Отец Петр был в кепке, в бушлате. Ватные его брюки заправлены в кирзовые старенькие сапоги. Волосы были острижены коротко - для лица духовного звания гораздо короче, чем волосы стиляг пятидесятых годов. Отец Петр расстегнул бушлат и телогрейку - стала видна голубая косоворотка и большой наперсный крест. Это был не простой крест, а распятие - только самодельное, выточенное умелой рукой, но без необходимых инструментов.

Отец Петр исповедал тетю Полю и ушел. Он долго стоял на шоссе, поднимая руки, когда приближались грузовики. Две машины прошли не останавливаясь. Тогда отец Петр вынул из-за пазухи готовую, свернутую папиросу, поднял ее над головой, и первая же машина затормозила, шофер гостеприимно открыл дверцу кабины.

Тетя Поля умерла, и похоронили ее на больничном кладбище. Это было большое кладбище под горой (вместо "умереть" больные говорили "попасть под сопку") с братскими могилами "А", "Б", "В" и "Г", несколькими хордообразными линиями могил-одиночек.
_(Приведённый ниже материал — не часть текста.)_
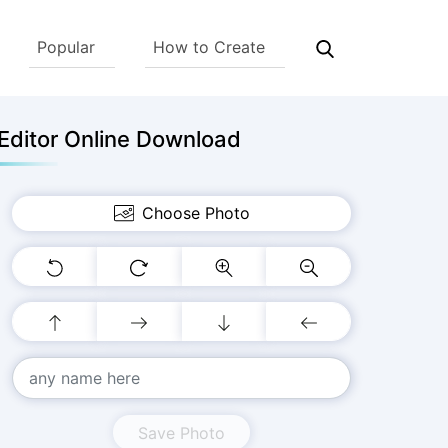
Popular
How to Create
Editor Online Download
Choose Photo
Save Photo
Ни начальника, ни его супруги, ни отца Петра не было на похоронах тети Поли. Обряд похорон был обычным: нарядчик навязал на левую голень тети Поли деревянную бирку с номером. Это был номер личного дела. По инструкции номер должен быть написан простым черным карандашом, а отнюдь не химическим, как и на лесных топографических реперах-затесах.

Привычные могильщики-санитары закидали камнями сухонькое тело тети Поли. Нарядчик укрепил в камнях палочку - опять с тем же номером личного дела.

Прошло несколько дней, и в больницу явился отец Петр. Он уже побывал на кладбище и сейчас гремел в конторе:

Крест надо поставить. Крест.

Еще чего, - ответил нарядчик.

Ругались они долго. Наконец отец Петр объявил:

Даю вам неделю срока. Если за эту неделю крест не будет поставлен, буду жаловаться на вас начальнику управления. Тот не поможет - буду писать начальнику Дальстроя. Тот откажет - буду жаловаться на него в Совнарком. Совнарком откажет - в Синод напишу, - орал отец Петр.

Нарядчик был старым арестантом и хорошо знал "страну чудес": он знал, что там могут случаться самые неожиданные вещи. И, подумав, он решил доложить обо всей истории главному врачу.

Главный врач, когда-то бывший не то министром, не то заместителем министра, посоветовал не спорить и поставить крест на могиле тети Поли.

Если поп так уверенно говорит, значит, тут что-то есть. Он что-то знает. Все может быть, все может быть, - бормотал бывший министр.

Поставили крест, первый крест на этом кладбище. Его было далеко видно. И хотя он был единственным, все это место приняло настоящий кладбищенский вид. Все ходячие больные ходили смотреть на этот крест. И досочка была прибита с надписью в траурной рамке. Сделать надпись поручили старику художнику, который уже второй год лежал в больнице. Он, собственно, не лежал, а только числился на койке, а все свое время тратил на массовое производство трех видов копий: "Золотая осень", "Три богатыря" и "Смерть Иоанна Грозного". Художник клялся, что может писать эти копии с закрытыми глазами. Заказчиками его было все поселковое и больничное начальство.

Но досочку на крест тети Поли художник согласился сделать. Он спросил, что надо писать. Нарядчик порылся в своих списках.

Ничего не нахожу, кроме инициалов, - сказал он. - Тимошенко П. И. Пиши: Полина Ивановна. Умерла такого-то числа.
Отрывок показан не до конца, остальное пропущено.